→ Description of the task:
Begin your copy at the line with "28: (201, 245, 0.51)" in the records below and end it at the line with "43: (314, 227, 0.47)", restating each line word for word; omit the pictures.

Stored data entries

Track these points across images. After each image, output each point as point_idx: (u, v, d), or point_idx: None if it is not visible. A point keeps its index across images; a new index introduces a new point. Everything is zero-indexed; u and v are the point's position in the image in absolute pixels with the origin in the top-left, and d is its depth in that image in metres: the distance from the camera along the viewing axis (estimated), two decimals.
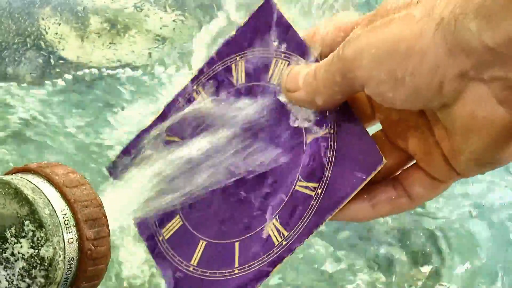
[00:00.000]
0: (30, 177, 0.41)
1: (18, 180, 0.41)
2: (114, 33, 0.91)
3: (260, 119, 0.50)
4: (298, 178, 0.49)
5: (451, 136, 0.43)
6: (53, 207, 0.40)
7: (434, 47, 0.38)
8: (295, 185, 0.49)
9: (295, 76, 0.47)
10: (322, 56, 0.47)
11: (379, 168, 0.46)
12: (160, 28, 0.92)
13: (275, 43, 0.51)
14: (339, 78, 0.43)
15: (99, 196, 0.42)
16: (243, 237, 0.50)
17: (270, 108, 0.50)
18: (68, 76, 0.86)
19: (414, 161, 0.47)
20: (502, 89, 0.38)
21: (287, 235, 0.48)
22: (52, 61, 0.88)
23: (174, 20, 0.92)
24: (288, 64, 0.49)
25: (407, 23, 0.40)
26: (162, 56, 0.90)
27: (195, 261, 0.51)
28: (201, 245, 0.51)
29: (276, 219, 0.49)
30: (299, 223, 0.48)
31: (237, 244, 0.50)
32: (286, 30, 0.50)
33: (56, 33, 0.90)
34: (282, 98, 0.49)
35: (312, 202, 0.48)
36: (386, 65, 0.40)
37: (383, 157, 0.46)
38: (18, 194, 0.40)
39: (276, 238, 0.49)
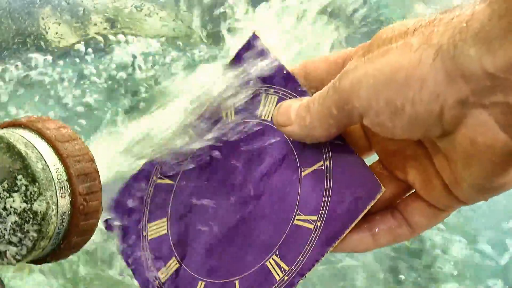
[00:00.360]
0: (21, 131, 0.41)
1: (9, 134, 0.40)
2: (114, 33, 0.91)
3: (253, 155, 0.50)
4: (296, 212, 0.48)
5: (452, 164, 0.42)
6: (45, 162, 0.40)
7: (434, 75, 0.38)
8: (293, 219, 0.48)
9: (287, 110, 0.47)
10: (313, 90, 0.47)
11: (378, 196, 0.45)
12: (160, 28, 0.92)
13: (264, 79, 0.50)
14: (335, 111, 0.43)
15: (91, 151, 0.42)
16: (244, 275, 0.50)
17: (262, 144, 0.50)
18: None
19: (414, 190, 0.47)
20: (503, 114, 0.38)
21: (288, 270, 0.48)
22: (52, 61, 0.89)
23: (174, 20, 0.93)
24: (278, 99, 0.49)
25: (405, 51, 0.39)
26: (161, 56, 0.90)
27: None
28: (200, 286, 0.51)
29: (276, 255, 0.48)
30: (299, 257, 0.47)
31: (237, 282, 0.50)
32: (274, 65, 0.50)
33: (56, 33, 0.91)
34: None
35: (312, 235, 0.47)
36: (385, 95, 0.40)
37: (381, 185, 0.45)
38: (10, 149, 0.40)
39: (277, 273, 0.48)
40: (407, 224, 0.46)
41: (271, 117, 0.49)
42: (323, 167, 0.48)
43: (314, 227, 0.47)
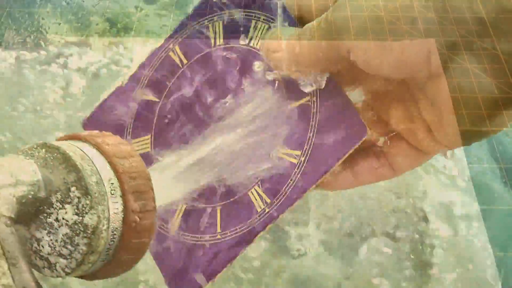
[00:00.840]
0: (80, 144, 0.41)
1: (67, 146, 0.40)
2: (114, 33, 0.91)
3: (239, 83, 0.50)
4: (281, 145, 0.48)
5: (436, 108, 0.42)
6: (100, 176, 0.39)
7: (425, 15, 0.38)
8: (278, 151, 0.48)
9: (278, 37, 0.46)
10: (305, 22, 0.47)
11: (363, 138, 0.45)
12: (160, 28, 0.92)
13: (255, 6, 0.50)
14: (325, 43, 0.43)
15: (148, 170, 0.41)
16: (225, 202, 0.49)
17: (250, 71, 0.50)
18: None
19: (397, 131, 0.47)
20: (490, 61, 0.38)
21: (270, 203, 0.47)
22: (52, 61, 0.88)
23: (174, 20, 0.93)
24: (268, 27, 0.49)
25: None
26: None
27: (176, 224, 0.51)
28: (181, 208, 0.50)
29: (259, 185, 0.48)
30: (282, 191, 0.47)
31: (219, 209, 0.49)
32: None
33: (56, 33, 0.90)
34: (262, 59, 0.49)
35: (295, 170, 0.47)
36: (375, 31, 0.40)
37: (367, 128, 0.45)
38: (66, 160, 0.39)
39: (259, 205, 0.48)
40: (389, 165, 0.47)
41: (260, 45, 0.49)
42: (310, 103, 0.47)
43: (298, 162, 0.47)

--

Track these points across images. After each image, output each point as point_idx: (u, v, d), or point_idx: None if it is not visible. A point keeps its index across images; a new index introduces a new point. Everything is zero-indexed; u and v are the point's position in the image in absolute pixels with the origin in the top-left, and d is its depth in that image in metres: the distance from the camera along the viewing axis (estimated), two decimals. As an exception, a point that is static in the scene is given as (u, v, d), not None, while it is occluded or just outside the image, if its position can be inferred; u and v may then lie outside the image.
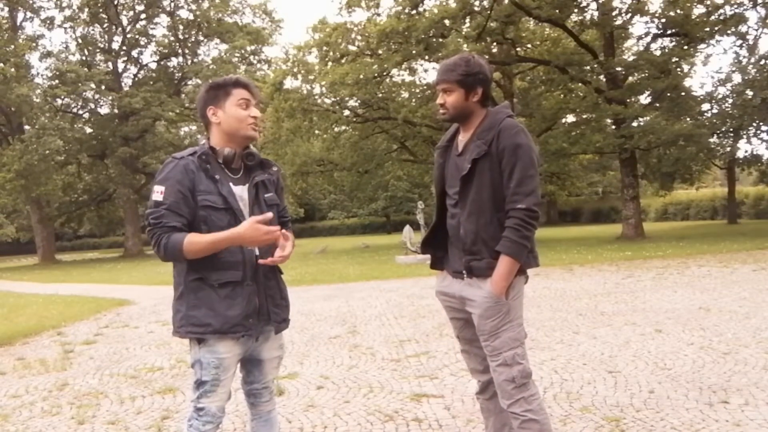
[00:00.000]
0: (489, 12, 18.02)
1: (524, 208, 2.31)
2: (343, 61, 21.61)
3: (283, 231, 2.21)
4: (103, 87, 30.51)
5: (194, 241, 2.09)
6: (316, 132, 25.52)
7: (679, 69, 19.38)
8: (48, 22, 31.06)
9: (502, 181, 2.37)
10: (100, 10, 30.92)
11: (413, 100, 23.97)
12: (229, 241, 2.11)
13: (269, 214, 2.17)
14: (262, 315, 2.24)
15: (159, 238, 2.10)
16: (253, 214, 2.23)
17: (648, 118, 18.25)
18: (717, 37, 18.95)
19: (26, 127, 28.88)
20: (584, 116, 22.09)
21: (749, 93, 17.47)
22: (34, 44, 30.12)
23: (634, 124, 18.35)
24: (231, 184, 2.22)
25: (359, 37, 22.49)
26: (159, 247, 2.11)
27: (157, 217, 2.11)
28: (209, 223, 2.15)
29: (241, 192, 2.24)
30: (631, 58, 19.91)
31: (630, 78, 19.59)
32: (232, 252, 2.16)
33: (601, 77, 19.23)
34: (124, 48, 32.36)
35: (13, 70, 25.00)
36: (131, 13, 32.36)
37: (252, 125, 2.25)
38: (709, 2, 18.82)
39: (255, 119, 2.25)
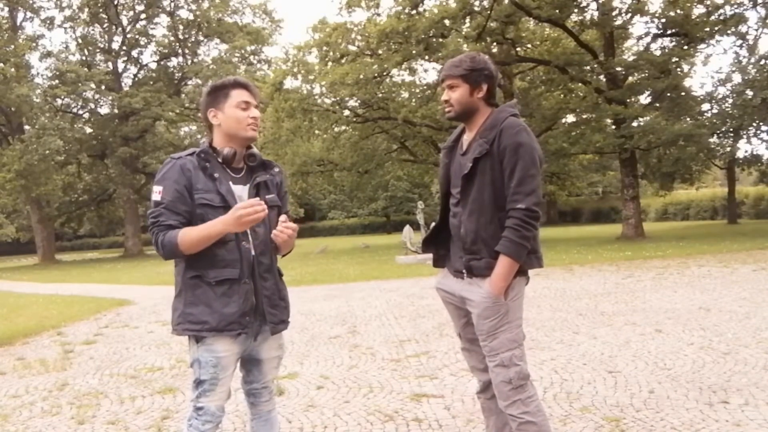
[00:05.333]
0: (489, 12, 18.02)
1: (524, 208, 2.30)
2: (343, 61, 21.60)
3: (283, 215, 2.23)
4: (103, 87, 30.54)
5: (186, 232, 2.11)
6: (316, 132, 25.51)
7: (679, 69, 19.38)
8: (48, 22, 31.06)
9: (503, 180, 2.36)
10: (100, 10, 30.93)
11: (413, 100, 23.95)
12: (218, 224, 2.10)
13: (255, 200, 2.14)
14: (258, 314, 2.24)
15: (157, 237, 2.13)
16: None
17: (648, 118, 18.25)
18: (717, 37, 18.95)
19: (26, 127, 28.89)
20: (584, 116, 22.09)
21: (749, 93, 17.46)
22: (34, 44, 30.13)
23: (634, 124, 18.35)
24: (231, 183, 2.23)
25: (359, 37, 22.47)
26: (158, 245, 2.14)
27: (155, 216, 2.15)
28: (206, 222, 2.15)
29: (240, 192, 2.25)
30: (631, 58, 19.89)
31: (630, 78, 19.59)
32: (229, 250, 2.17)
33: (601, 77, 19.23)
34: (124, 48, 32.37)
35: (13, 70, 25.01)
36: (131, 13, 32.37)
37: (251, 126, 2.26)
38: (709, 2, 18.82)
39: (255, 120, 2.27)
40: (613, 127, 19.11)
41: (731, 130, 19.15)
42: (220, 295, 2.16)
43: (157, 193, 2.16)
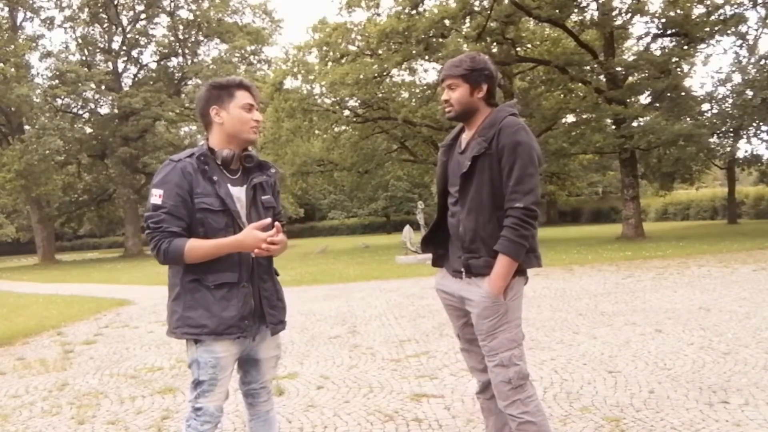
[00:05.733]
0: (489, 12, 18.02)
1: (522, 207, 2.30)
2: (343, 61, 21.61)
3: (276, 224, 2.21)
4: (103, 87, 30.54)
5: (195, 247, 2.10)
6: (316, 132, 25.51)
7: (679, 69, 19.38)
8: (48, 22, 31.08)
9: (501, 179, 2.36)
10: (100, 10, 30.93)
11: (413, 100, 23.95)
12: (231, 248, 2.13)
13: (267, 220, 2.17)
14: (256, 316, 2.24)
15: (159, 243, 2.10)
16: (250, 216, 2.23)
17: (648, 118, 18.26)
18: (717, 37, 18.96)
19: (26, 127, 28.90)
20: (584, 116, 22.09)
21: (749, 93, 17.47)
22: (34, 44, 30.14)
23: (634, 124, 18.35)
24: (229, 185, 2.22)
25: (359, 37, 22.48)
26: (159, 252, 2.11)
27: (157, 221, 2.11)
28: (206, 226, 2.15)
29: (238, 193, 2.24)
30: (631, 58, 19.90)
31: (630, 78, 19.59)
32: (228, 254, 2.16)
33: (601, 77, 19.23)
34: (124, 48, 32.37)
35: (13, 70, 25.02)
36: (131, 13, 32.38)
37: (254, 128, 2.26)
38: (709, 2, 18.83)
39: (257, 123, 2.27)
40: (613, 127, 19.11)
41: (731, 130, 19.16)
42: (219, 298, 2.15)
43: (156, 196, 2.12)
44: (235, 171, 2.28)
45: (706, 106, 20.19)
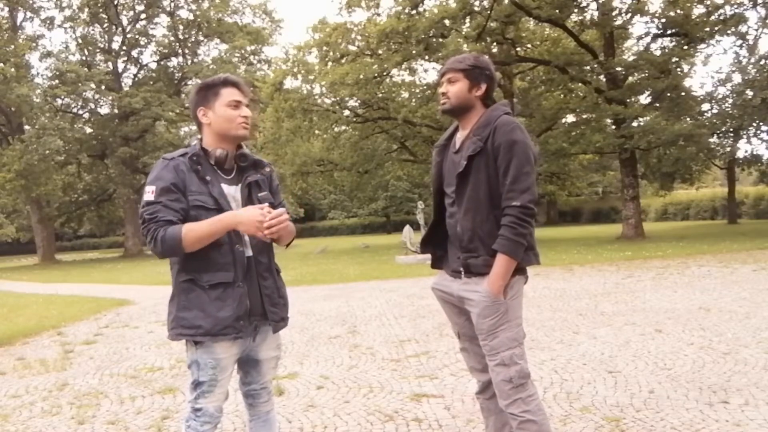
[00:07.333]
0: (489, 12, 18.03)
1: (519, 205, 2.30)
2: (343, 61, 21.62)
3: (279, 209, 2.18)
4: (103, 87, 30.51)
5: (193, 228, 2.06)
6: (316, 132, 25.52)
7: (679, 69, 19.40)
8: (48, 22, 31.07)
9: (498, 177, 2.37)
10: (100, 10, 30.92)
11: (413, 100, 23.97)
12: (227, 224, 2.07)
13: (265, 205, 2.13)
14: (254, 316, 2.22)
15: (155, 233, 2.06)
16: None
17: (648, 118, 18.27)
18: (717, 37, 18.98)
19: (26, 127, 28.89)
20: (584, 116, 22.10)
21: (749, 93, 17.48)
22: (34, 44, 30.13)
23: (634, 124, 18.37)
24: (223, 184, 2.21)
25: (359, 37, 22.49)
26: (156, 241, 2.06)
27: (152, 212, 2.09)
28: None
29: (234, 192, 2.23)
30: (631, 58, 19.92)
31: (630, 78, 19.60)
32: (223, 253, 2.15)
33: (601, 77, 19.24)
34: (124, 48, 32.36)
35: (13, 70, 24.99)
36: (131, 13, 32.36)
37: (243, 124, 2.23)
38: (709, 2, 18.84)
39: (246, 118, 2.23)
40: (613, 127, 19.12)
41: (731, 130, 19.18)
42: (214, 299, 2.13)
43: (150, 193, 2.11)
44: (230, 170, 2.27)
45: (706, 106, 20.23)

--

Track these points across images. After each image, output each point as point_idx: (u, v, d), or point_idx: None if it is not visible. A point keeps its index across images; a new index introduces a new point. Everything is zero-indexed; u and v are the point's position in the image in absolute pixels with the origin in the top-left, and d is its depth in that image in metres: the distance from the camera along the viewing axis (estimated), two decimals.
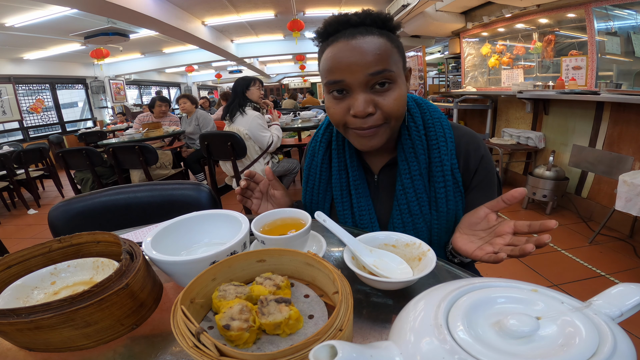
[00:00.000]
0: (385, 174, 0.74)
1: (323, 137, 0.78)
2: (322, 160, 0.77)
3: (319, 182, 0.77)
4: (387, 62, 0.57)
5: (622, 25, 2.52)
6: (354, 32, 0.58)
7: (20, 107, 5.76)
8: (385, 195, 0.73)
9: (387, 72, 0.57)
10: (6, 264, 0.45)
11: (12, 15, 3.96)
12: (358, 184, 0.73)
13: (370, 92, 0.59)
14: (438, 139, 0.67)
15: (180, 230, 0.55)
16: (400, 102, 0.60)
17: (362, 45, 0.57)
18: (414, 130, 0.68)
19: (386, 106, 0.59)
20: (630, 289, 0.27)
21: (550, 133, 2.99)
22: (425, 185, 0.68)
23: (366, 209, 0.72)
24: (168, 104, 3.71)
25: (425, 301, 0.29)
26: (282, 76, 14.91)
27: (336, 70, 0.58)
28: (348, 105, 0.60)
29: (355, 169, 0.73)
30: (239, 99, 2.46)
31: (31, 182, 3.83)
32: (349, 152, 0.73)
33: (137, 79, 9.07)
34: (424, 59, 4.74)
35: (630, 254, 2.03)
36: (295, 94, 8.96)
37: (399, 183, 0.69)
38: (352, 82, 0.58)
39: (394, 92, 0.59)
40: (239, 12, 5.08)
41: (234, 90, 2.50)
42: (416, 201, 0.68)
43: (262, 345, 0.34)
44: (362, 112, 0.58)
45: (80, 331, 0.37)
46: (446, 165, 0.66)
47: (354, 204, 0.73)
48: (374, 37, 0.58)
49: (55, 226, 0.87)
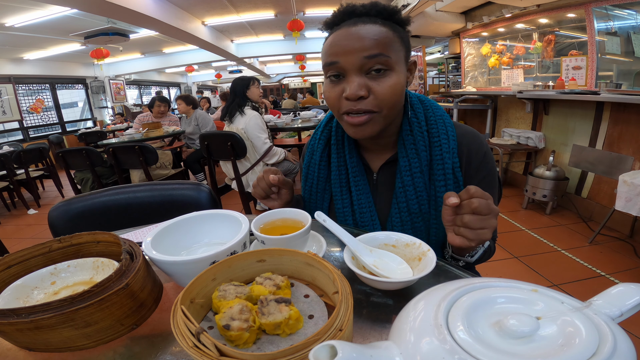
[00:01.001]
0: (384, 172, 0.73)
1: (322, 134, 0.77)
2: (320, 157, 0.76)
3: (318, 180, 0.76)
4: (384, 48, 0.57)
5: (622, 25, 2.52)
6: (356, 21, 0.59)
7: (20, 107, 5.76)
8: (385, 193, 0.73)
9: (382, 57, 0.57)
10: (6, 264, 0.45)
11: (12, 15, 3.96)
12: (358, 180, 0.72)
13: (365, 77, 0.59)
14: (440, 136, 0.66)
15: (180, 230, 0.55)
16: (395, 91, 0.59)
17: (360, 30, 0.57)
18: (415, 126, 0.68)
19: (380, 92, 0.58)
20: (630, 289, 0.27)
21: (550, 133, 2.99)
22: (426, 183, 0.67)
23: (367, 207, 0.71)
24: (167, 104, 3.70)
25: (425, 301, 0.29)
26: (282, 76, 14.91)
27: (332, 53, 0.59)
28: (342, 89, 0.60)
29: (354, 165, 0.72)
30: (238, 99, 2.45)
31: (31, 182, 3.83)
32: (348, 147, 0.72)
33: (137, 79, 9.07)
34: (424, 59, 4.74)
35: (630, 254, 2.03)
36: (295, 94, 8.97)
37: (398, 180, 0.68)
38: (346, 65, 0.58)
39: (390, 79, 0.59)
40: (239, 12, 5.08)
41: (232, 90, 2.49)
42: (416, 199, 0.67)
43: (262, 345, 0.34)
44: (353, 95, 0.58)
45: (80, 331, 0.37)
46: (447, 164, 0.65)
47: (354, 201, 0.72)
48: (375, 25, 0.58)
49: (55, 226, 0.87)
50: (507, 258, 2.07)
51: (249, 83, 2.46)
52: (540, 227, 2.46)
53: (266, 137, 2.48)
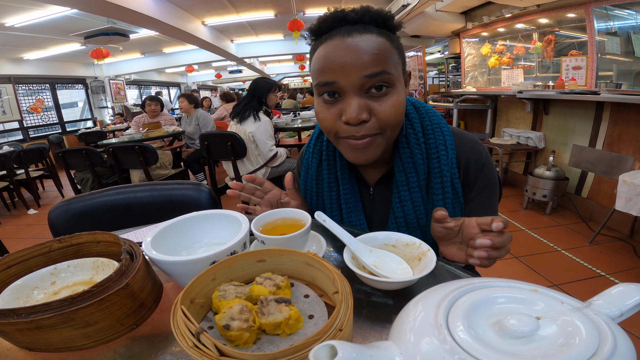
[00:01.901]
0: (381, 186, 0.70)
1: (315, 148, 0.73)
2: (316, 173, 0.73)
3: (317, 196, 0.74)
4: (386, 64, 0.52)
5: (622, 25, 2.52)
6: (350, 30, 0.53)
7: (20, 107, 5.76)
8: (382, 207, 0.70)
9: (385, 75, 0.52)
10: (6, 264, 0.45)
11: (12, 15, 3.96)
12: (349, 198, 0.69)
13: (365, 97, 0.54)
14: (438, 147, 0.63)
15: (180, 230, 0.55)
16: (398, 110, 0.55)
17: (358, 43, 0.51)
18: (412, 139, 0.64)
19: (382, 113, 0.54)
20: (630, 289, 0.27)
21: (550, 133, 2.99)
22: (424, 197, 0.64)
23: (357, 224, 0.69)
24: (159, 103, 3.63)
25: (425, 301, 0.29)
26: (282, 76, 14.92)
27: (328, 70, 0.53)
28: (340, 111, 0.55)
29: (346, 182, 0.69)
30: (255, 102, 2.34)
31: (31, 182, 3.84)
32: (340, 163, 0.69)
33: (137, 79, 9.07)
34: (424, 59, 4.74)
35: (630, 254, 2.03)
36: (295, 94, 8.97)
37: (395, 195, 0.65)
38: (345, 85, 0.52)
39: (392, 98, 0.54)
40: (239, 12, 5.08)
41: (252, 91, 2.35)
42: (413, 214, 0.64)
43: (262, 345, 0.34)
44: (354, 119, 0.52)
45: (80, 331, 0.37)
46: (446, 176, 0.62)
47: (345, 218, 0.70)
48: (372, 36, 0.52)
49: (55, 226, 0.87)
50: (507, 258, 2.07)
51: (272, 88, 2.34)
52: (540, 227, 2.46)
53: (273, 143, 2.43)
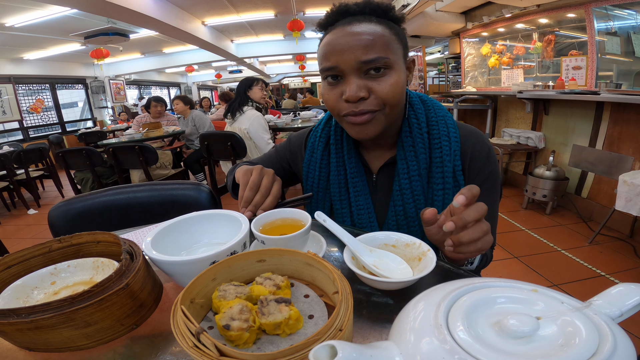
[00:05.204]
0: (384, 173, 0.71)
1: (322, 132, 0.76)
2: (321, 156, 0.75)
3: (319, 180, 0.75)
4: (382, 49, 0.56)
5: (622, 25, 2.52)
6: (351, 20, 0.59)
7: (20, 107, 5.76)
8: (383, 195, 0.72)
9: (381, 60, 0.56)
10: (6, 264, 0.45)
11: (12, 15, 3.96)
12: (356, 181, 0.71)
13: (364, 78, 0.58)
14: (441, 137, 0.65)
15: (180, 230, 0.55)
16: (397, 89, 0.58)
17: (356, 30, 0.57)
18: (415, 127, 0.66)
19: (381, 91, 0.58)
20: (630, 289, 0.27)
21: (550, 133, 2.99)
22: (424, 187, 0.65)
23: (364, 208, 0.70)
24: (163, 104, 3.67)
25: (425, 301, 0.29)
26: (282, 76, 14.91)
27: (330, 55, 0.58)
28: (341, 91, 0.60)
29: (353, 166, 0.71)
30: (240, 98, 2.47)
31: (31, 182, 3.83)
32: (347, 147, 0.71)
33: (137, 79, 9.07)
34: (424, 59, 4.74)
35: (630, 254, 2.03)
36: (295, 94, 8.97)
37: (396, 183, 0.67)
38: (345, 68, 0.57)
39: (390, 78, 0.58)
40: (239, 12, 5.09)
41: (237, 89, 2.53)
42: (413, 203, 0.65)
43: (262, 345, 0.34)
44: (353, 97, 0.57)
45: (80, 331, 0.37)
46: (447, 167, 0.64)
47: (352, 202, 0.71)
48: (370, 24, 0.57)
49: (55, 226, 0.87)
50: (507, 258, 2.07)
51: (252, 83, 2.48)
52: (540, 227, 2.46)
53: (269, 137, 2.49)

→ Exercise result:
28: (201, 245, 0.51)
29: (276, 219, 0.49)
30: (299, 223, 0.48)
31: (237, 244, 0.50)
32: (286, 30, 0.50)
33: (56, 33, 0.90)
34: (282, 98, 0.49)
35: (312, 202, 0.48)
36: (386, 65, 0.40)
37: (383, 157, 0.46)
38: (18, 194, 0.40)
39: (276, 238, 0.49)
[00:00.360]
0: (21, 131, 0.41)
1: (9, 134, 0.40)
2: (114, 33, 0.91)
3: (253, 155, 0.50)
4: (296, 212, 0.48)
5: (452, 164, 0.42)
6: (45, 162, 0.40)
7: (434, 75, 0.38)
8: (293, 219, 0.48)
9: (287, 110, 0.47)
10: (313, 90, 0.47)
11: (378, 196, 0.45)
12: (160, 28, 0.92)
13: (264, 79, 0.50)
14: (335, 111, 0.43)
15: (91, 151, 0.42)
16: (244, 275, 0.50)
17: (262, 144, 0.50)
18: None
19: (414, 190, 0.47)
20: (503, 114, 0.38)
21: (288, 270, 0.48)
22: (52, 61, 0.89)
23: (174, 20, 0.93)
24: (278, 99, 0.49)
25: (405, 51, 0.39)
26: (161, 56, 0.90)
27: None
28: (200, 286, 0.51)
29: (276, 255, 0.48)
30: (299, 257, 0.47)
31: (237, 282, 0.50)
32: (274, 65, 0.50)
33: (56, 33, 0.91)
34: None
35: (312, 235, 0.47)
36: (385, 95, 0.40)
37: (381, 185, 0.45)
38: (10, 149, 0.40)
39: (277, 273, 0.48)
40: (407, 224, 0.46)
41: (271, 117, 0.49)
42: (323, 167, 0.48)
43: (314, 227, 0.47)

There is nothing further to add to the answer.